**Exercise details**
Write down every entry once more, exactly as it reads.

**Records for this exercise**
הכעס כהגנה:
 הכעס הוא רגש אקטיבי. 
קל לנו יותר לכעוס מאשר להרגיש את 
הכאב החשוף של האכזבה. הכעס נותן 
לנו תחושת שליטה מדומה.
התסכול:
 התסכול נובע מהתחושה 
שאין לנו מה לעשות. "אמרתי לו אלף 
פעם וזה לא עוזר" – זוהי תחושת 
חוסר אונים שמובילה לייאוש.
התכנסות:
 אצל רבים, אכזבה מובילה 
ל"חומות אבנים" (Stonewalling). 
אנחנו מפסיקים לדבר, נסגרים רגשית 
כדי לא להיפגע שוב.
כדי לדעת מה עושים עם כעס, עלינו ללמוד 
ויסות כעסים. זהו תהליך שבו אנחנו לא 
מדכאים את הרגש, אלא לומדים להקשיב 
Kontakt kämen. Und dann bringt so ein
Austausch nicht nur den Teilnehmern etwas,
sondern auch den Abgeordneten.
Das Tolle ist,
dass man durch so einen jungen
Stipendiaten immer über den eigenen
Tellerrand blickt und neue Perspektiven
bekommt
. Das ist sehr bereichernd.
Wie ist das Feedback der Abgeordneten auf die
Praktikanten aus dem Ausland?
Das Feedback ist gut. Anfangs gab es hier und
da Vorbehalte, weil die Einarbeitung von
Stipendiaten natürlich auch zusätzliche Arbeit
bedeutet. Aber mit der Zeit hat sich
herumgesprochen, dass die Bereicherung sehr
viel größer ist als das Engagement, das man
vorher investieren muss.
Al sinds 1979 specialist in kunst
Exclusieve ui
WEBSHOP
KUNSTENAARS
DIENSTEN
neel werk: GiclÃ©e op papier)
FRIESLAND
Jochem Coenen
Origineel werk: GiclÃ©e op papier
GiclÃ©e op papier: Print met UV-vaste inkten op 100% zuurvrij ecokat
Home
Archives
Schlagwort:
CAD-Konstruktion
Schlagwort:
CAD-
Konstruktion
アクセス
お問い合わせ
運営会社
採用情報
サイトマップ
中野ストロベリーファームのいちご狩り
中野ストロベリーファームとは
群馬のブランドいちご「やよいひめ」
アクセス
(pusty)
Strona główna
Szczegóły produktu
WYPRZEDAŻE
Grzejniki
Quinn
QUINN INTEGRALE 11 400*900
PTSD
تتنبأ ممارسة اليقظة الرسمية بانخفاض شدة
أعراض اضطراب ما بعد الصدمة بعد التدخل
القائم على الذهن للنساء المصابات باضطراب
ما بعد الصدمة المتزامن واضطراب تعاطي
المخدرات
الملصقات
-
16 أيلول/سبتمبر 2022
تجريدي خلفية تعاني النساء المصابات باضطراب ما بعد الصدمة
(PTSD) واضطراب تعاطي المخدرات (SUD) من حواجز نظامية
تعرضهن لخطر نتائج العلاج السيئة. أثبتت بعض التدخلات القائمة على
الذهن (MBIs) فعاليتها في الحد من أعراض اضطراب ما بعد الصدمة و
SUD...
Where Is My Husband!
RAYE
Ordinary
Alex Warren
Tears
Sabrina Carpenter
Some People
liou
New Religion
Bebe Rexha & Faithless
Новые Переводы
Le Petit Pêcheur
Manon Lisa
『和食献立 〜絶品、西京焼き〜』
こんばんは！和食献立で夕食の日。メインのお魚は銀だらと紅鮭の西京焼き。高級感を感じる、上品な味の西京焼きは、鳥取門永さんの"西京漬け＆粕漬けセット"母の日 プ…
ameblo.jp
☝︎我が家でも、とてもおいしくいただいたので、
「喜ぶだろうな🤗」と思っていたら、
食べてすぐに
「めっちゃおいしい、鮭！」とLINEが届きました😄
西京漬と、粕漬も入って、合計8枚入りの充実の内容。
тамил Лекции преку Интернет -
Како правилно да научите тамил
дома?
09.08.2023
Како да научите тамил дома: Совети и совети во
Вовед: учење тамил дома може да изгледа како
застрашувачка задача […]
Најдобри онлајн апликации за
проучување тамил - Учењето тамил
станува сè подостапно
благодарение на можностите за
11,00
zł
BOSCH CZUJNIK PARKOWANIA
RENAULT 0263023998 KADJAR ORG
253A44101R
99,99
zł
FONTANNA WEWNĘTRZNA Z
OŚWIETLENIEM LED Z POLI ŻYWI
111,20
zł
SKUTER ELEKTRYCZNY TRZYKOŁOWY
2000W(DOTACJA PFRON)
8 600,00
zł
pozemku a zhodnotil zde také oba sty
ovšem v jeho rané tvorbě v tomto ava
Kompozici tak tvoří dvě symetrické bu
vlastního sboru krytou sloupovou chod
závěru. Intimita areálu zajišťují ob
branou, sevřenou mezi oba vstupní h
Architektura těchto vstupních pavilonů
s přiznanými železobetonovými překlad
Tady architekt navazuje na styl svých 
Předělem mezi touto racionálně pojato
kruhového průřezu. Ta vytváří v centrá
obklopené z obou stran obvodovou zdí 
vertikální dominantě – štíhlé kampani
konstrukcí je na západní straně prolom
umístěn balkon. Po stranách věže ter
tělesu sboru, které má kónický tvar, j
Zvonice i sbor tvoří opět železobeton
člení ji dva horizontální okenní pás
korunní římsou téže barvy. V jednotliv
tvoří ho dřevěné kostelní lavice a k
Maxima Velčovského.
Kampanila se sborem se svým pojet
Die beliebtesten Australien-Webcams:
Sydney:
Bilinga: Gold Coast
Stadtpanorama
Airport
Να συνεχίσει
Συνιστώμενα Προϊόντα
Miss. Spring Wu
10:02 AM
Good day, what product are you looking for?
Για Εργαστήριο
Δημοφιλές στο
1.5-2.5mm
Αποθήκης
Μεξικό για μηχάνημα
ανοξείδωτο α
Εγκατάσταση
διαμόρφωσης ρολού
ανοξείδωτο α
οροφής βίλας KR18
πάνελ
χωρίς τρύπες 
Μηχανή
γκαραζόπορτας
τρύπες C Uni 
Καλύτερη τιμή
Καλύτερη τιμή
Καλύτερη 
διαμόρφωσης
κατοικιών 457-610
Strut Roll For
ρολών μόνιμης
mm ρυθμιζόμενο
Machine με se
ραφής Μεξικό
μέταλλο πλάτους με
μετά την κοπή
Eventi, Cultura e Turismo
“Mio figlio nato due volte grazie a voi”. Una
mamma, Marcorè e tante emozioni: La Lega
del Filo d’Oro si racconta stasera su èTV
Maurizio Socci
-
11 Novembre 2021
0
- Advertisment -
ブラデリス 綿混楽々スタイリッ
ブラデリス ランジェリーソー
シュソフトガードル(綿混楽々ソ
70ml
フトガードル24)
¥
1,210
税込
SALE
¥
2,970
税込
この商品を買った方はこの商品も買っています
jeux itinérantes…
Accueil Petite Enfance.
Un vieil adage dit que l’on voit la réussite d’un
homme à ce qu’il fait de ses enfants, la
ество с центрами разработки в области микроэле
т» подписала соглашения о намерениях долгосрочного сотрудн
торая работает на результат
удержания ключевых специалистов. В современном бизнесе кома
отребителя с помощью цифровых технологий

**Task result**
הכעס כהגנה:
 הכעס הוא רגש אקטיבי. 
קל לנו יותר לכעוס מאשר להרגיש את 
הכאב החשוף של האכזבה. הכעס נותן 
לנו תחושת שליטה מדומה.
התסכול:
 התסכול נובע מהתחושה 
שאין לנו מה לעשות. "אמרתי לו אלף 
פעם וזה לא עוזר" – זוהי תחושת 
חוסר אונים שמובילה לייאוש.
התכנסות:
 אצל רבים, אכזבה מובילה 
ל"חומות אבנים" (Stonewalling). 
אנחנו מפסיקים לדבר, נסגרים רגשית 
כדי לא להיפגע שוב.
כדי לדעת מה עושים עם כעס, עלינו ללמוד 
ויסות כעסים. זהו תהליך שבו אנחנו לא 
מדכאים את הרגש, אלא לומדים להקשיב 
Kontakt kämen. Und dann bringt so ein
Austausch nicht nur den Teilnehmern etwas,
sondern auch den Abgeordneten.
Das Tolle ist,
dass man durch so einen jungen
Stipendiaten immer über den eigenen
Tellerrand blickt und neue Perspektiven
bekommt
. Das ist sehr bereichernd.
Wie ist das Feedback der Abgeordneten auf die
Praktikanten aus dem Ausland?
Das Feedback ist gut. Anfangs gab es hier und
da Vorbehalte, weil die Einarbeitung von
Stipendiaten natürlich auch zusätzliche Arbeit
bedeutet. Aber mit der Zeit hat sich
herumgesprochen, dass die Bereicherung sehr
viel größer ist als das Engagement, das man
vorher investieren muss.
Al sinds 1979 specialist in kunst
Exclusieve ui
WEBSHOP
KUNSTENAARS
DIENSTEN
neel werk: GiclÃ©e op papier)
FRIESLAND
Jochem Coenen
Origineel werk: GiclÃ©e op papier
GiclÃ©e op papier: Print met UV-vaste inkten op 100% zuurvrij ecokat
Home
Archives
Schlagwort:
CAD-Konstruktion
Schlagwort:
CAD-
Konstruktion
アクセス
お問い合わせ
運営会社
採用情報
サイトマップ
中野ストロベリーファームのいちご狩り
中野ストロベリーファームとは
群馬のブランドいちご「やよいひめ」
アクセス
(pusty)
Strona główna
Szczegóły produktu
WYPRZEDAŻE
Grzejniki
Quinn
QUINN INTEGRALE 11 400*900
PTSD
تتنبأ ممارسة اليقظة الرسمية بانخفاض شدة
أعراض اضطراب ما بعد الصدمة بعد التدخل
القائم على الذهن للنساء المصابات باضطراب
ما بعد الصدمة المتزامن واضطراب تعاطي
المخدرات
الملصقات
-
16 أيلول/سبتمبر 2022
تجريدي خلفية تعاني النساء المصابات باضطراب ما بعد الصدمة
(PTSD) واضطراب تعاطي المخدرات (SUD) من حواجز نظامية
تعرضهن لخطر نتائج العلاج السيئة. أثبتت بعض التدخلات القائمة على
الذهن (MBIs) فعاليتها في الحد من أعراض اضطراب ما بعد الصدمة و
SUD...
Where Is My Husband!
RAYE
Ordinary
Alex Warren
Tears
Sabrina Carpenter
Some People
liou
New Religion
Bebe Rexha & Faithless
Новые Переводы
Le Petit Pêcheur
Manon Lisa
『和食献立 〜絶品、西京焼き〜』
こんばんは！和食献立で夕食の日。メインのお魚は銀だらと紅鮭の西京焼き。高級感を感じる、上品な味の西京焼きは、鳥取門永さんの"西京漬け＆粕漬けセット"母の日 プ…
ameblo.jp
☝︎我が家でも、とてもおいしくいただいたので、
「喜ぶだろうな🤗」と思っていたら、
食べてすぐに
「めっちゃおいしい、鮭！」とLINEが届きました😄
西京漬と、粕漬も入って、合計8枚入りの充実の内容。
тамил Лекции преку Интернет -
Како правилно да научите тамил
дома?
09.08.2023
Како да научите тамил дома: Совети и совети во
Вовед: учење тамил дома може да изгледа како
застрашувачка задача […]
Најдобри онлајн апликации за
проучување тамил - Учењето тамил
станува сè подостапно
благодарение на можностите за
11,00
zł
BOSCH CZUJNIK PARKOWANIA
RENAULT 0263023998 KADJAR ORG
253A44101R
99,99
zł
FONTANNA WEWNĘTRZNA Z
OŚWIETLENIEM LED Z POLI ŻYWI
111,20
zł
SKUTER ELEKTRYCZNY TRZYKOŁOWY
2000W(DOTACJA PFRON)
8 600,00
zł
pozemku a zhodnotil zde také oba sty
ovšem v jeho rané tvorbě v tomto ava
Kompozici tak tvoří dvě symetrické bu
vlastního sboru krytou sloupovou chod
závěru. Intimita areálu zajišťují ob
branou, sevřenou mezi oba vstupní h
Architektura těchto vstupních pavilonů
s přiznanými železobetonovými překlad
Tady architekt navazuje na styl svých 
Předělem mezi touto racionálně pojato
kruhového průřezu. Ta vytváří v centrá
obklopené z obou stran obvodovou zdí 
vertikální dominantě – štíhlé kampani
konstrukcí je na západní straně prolom
umístěn balkon. Po stranách věže ter
tělesu sboru, které má kónický tvar, j
Zvonice i sbor tvoří opět železobeton
člení ji dva horizontální okenní pás
korunní římsou téže barvy. V jednotliv
tvoří ho dřevěné kostelní lavice a k
Maxima Velčovského.
Kampanila se sborem se svým pojet
Die beliebtesten Australien-Webcams:
Sydney:
Bilinga: Gold Coast
Stadtpanorama
Airport
Να συνεχίσει
Συνιστώμενα Προϊόντα
Miss. Spring Wu
10:02 AM
Good day, what product are you looking for?
Για Εργαστήριο
Δημοφιλές στο
1.5-2.5mm
Αποθήκης
Μεξικό για μηχάνημα
ανοξείδωτο α
Εγκατάσταση
διαμόρφωσης ρολού
ανοξείδωτο α
οροφής βίλας KR18
πάνελ
χωρίς τρύπες 
Μηχανή
γκαραζόπορτας
τρύπες C Uni 
Καλύτερη τιμή
Καλύτερη τιμή
Καλύτερη 
διαμόρφωσης
κατοικιών 457-610
Strut Roll For
ρολών μόνιμης
mm ρυθμιζόμενο
Machine με se
ραφής Μεξικό
μέταλλο πλάτους με
μετά την κοπή
Eventi, Cultura e Turismo
“Mio figlio nato due volte grazie a voi”. Una
mamma, Marcorè e tante emozioni: La Lega
del Filo d’Oro si racconta stasera su èTV
Maurizio Socci
-
11 Novembre 2021
0
- Advertisment -
ブラデリス 綿混楽々スタイリッ
ブラデリス ランジェリーソー
シュソフトガードル(綿混楽々ソ
70ml
フトガードル24)
¥
1,210
税込
SALE
¥
2,970
税込
この商品を買った方はこの商品も買っています
jeux itinérantes…
Accueil Petite Enfance.
Un vieil adage dit que l’on voit la réussite d’un
homme à ce qu’il fait de ses enfants, la
ество с центрами разработки в области микроэле
т» подписала соглашения о намерениях долгосрочного сотрудн
торая работает на результат
удержания ключевых специалистов. В современном бизнесе кома
отребителя с помощью цифровых технологий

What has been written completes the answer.